Florida: I'll state it right out front: Jim Williams (USGS Florida Caribbean Science Center) out-published everybody in the state. The single fish paper of significance (with George Burgess, Florida Museum of Natural History), is the description the shoal bass Micropterus cataractae, a fish so well-known that it may not have needed formal description (long known common name and binomen). In fact, the shoal bass has been known since Carl Hubb's time and would have been described by Rafinesque, had he visited the area. Jim also published a name correction for the pygmy sculpin, Cottus palus [seems pygmaeus was occupied by a Russian sculpin]. Additionally, Jim published several clam papers, which I correctly noted would be of little interest to SFC members.

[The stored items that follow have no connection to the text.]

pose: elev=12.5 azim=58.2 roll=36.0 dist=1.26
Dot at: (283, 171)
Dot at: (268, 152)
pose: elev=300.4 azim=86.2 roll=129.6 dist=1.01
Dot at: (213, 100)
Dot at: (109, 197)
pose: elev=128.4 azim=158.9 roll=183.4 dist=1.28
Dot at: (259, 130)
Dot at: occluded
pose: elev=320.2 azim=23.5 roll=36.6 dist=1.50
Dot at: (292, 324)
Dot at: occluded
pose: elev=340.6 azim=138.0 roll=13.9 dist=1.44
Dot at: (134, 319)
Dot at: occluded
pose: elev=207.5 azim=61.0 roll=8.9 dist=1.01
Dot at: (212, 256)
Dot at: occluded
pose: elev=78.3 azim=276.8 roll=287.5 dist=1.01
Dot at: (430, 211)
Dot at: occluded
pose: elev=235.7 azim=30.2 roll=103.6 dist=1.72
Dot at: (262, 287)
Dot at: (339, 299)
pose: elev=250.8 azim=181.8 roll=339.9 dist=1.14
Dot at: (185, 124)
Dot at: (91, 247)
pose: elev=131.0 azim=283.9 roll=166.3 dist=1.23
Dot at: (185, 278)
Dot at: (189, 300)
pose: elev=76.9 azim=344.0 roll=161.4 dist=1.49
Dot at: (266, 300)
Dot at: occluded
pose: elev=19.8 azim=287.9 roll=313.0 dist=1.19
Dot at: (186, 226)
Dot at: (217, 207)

Other ichthyologists at the FCSC did not fair as well as Jim (except Bill Smith-Vaniz, who published a book on Bermuda fishes, but that doesn't count because it covers marine species). Steve Walsh and I will try to complete the ms on patterns of imperilment in southern Appalachian fishes this year, and Howard Jelks and I have completed revision of a manuscript examining the effects of suspended sediment on the reproductive success of the Tricolor Shiner Cyprinella trichroistia. Steve Walsh is also one of the authors on the Warren et al. manuscript on the conservation status of southern fishes. Steve is the liaison between the FCSC and the Mobile River National Water Quality Assessment (NAWQA) study (Montgomery, AL office of USGS Water Resources Division). Leo Nico and Jeff Herod are working on several aspects of nonindigenous fish biology in South Florida (community interactions, age and growth, and dietary studies). The Asian swamp eel (Monopterus albus) has caught the public's attention, most recently by Life magazine. Howard Jelks and Frank Jordan (Loyola University, New Orleans) are in the sixth year of monitoring the endangered Okaloosa darter on Eglin Air Force Base, western Florida. Howard and Frank are reviewing the first five years of data to determine if any changes are needed in the protocol. Howard and I are also working on a handbook of the fishes of Eglin Air Force Base. Each of the 63 species found on the base will have a species account with a color picture, a dot distribution map, and biological information. Howard, Steve Walsh, and myself are funded to examine the spread of the introduced red shiner (Cyprinella lutrensis) in the upper Coosa River system, Georgia. If the red shiner is spreading, we plan to conduct experiments examining the reproductive interactions between the threatened blues shiner (C. caerulea) and the red shiner. Pam Fuller indicated that the Nonindigenous Database for fishes now has 17,000+ records. Please contact Pam (352.378.8181, ex312; pam_fuller@usgs.gov) if you have any records of nonindigenous fishes from your areas of study. The database is at the center's website: http://nas.er.usgs.gov/fishes/fishes.htm.

Carter Gilbert, University of Florida (ret.) emeritus professor, who shies away from me for some reason, admitted he was only retired in stature, not in activity. Work on the Macrhybopsis aestivalis complex continues as is the gestating Florida fishes book. Indeed, I've observed Carter at our lab visiting Jim Williams more times this year than all previous years of my tenure. Perhaps he is learning clams or is subconsciously drawn by some sort of glabrous cephalic synapamorphy. Gray Bass, Florida Department of Conservation, is nearing completion of a fishes of Florida book that will be oriented towards anglers and amateur naturalists. Steve Bortone, now at Florida Center for Environmental Studies, Ft. Myers, is working on the life history of Pteronotropis signipinnis and P. welaka. Steve received funding from the nongame program of the Florida Department of Conservation to conduct this work.